This investigation aims to elucidate the elastic anatomy of fractures in laboratory rock specimens, using full-field ultrasonic measurements. To this end, a three-step testing paradigm is adopted, which includes:
ultrasonic testing of the intact rock,
fracturing, and
ultrasonic interrogation of the fractured rock.
Experiments are performed on a slab-like prismatic specimen of charcoal granite. The sample is illuminated under the plane stress condition, prior to and post-fracturing, by a shear piezoelectric transducer excited at 10 and 30 kHz. The generated (in-plane) wave motion in the specimen is then monitored over a rectangular region covering the fracture by a 3D scanning laser doppler vibrometer. After suitable signal processing, the full-field ultrasonic waveforms are used to:
reconstruct the curvilinear fracture geometry,
compute the maps of (heterogeneous) elastic modulus in the specimen, using the data interpretation technique known as elastography, and
recover the profiles of (heterogeneous) shear and normal specific stiffness along the fracture.
Fracturing-induced damage in rock and its elastic attributes, namely the reduction of elastic moduli in a local damage zone and heterogeneous contact condition at the fracture interface, are the subject of mounting interest in various facets of geophysical science and technology including energy production from unconventional resources (Baird et al., 2013; Verdon and Wustefeld, 2013; Taron and Elsworth, 2010), environmental protection (Place et al., 2014), seismology (McLaskey et al., 2012), mining (Gu, Morgenstern, and Robertson, 1993), and aseismic failure of rock faults (Calo', Dorbath, and Cornet, 2011).
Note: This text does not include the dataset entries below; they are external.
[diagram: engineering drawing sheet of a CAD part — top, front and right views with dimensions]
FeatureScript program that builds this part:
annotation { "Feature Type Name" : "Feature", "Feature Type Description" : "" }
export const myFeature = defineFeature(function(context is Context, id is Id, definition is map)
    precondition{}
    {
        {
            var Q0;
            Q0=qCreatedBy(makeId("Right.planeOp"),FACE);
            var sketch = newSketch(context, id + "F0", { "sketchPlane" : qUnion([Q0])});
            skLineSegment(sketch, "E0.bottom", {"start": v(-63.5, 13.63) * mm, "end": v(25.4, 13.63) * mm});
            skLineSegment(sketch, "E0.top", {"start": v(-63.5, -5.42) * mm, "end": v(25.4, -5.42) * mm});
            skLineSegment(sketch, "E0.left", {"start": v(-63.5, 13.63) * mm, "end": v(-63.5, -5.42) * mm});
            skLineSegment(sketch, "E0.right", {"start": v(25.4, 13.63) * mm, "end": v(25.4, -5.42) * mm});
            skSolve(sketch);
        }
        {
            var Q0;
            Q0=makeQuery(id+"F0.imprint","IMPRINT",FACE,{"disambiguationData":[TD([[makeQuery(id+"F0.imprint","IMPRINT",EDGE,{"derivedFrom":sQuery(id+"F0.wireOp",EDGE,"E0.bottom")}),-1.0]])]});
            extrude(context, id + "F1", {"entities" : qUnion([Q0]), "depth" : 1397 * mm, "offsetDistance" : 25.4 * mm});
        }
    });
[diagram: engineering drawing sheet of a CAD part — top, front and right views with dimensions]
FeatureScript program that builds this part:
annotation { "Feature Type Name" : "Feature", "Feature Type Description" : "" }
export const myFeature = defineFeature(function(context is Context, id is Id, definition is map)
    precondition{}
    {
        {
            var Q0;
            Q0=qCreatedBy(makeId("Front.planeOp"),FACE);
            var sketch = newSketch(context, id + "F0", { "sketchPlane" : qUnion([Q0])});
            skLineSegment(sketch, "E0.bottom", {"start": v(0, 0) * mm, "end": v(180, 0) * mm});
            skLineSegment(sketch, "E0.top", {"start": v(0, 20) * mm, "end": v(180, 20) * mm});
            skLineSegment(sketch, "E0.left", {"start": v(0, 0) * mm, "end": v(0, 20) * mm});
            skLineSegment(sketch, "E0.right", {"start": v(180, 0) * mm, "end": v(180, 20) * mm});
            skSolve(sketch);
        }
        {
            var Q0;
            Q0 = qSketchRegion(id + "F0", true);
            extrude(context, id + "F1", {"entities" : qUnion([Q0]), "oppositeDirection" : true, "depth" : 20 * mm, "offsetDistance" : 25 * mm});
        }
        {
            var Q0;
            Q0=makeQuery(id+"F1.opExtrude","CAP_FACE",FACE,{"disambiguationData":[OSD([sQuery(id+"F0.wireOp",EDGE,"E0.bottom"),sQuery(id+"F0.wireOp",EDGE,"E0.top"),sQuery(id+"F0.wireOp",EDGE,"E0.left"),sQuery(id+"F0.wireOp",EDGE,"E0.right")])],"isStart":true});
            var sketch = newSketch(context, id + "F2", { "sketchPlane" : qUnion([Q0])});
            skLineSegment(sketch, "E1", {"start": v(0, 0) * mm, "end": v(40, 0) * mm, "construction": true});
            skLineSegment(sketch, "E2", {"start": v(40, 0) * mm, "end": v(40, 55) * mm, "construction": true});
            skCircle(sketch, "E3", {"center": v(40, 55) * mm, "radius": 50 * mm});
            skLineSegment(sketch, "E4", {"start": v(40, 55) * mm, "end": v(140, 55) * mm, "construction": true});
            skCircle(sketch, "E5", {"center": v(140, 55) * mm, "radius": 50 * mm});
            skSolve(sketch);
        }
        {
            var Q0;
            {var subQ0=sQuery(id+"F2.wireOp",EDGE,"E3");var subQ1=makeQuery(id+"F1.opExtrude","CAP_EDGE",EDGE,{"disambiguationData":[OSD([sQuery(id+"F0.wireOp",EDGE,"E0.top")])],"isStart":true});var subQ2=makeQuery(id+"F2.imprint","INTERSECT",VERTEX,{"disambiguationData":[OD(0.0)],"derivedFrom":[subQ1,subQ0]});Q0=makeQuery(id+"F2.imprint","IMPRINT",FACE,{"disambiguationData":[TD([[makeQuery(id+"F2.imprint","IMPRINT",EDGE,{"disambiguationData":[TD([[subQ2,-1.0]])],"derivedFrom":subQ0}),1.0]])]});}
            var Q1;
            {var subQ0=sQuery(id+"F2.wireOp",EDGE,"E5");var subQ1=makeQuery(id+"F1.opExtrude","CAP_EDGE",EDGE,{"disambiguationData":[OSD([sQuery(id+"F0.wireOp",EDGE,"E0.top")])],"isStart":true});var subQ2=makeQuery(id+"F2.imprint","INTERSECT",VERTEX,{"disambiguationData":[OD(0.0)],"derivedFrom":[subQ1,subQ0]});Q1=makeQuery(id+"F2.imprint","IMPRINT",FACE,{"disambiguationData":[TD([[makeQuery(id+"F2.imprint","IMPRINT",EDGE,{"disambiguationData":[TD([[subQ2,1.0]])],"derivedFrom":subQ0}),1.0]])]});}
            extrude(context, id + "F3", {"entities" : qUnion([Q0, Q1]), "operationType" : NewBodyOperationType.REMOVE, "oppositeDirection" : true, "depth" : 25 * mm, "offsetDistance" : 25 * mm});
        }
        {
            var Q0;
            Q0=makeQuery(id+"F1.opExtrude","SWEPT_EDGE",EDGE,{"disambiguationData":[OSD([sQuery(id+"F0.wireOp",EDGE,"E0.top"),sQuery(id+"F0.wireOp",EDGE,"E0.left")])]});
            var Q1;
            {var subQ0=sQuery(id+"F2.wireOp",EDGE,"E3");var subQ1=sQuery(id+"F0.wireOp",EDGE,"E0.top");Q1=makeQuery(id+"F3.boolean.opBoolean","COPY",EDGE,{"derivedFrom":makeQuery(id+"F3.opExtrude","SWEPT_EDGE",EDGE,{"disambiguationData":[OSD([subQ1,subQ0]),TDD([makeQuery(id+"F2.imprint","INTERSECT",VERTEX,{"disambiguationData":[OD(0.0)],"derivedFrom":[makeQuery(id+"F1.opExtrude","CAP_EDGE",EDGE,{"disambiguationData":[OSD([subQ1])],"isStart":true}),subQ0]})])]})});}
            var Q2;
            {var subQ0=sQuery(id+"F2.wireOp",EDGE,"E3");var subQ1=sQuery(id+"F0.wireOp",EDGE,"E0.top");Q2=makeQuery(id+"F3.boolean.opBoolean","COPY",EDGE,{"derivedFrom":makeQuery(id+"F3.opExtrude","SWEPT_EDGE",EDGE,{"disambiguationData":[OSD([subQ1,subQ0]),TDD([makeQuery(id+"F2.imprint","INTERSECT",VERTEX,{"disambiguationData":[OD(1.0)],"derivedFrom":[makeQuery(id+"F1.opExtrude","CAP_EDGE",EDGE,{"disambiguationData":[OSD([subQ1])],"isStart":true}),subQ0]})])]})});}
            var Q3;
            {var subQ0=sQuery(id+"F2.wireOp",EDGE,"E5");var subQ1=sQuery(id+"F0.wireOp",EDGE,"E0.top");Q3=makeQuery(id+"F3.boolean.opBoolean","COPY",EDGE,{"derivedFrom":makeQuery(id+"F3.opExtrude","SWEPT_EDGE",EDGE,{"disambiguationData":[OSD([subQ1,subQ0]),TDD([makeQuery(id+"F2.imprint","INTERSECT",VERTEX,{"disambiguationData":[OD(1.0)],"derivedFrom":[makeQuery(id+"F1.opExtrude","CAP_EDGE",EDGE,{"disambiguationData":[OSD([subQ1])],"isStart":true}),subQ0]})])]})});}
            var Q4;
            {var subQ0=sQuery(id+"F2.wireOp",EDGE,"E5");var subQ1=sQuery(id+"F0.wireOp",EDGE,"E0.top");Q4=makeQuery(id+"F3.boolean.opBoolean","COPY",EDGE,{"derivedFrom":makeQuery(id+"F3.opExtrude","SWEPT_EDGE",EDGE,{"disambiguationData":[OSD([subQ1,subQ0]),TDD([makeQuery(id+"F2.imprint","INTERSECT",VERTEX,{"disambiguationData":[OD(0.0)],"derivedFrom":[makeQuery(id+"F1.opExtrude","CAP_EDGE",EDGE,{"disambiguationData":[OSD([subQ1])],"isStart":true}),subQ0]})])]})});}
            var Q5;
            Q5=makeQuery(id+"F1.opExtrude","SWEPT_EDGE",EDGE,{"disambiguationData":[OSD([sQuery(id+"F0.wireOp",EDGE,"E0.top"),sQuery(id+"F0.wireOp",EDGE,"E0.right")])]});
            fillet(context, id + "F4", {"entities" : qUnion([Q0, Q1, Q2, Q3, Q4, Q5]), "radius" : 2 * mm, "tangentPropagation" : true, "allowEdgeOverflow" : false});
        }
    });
In principle the heterogeneous elastic contact along fractures and faults, which is often driven by a non-uniform stress distribution in the subsurface, can be effectively parametrized in terms of shear and normal specific stiffnesses, relating the contact traction to the jump in displacements across the interface (Schoenberg, 1980). These interfacial parameters – strongly correlated with the surface roughness, geostatic stress, material properties of the bulk rock, and characteristics of the pore/interfacial fluid, if any (Pyrak-Nolte and Morris, 2000) – play a critical role in the stability and strength analysis of rock discontinuities, and control the key characteristics of fracture networks in reservoirs. For example, the inhomogeneous contact condition is responsible for the progressive failure along discontinuities that may occur well before the frictional resistance of the entire interface is surpassed (Hedayat, Pyrak-Nolte, and Bobet, 2014; Eberhardt, Stead, and Coggan, 2004). Moreover, the hydraulic conductivity of subsurface discontinuities is directly related to the elastic nature of their interface (Pyrak-Nolte and Nolte, 2016). Therefore, a proper elastic representation of fractures in continuum models of the subsurface may lead to better understanding of subterranean fluid flow through fractured rock, and thus enhance the (gas/geothermal) reservoir prognosis (Pyrak-Nolte and Nolte, 2016).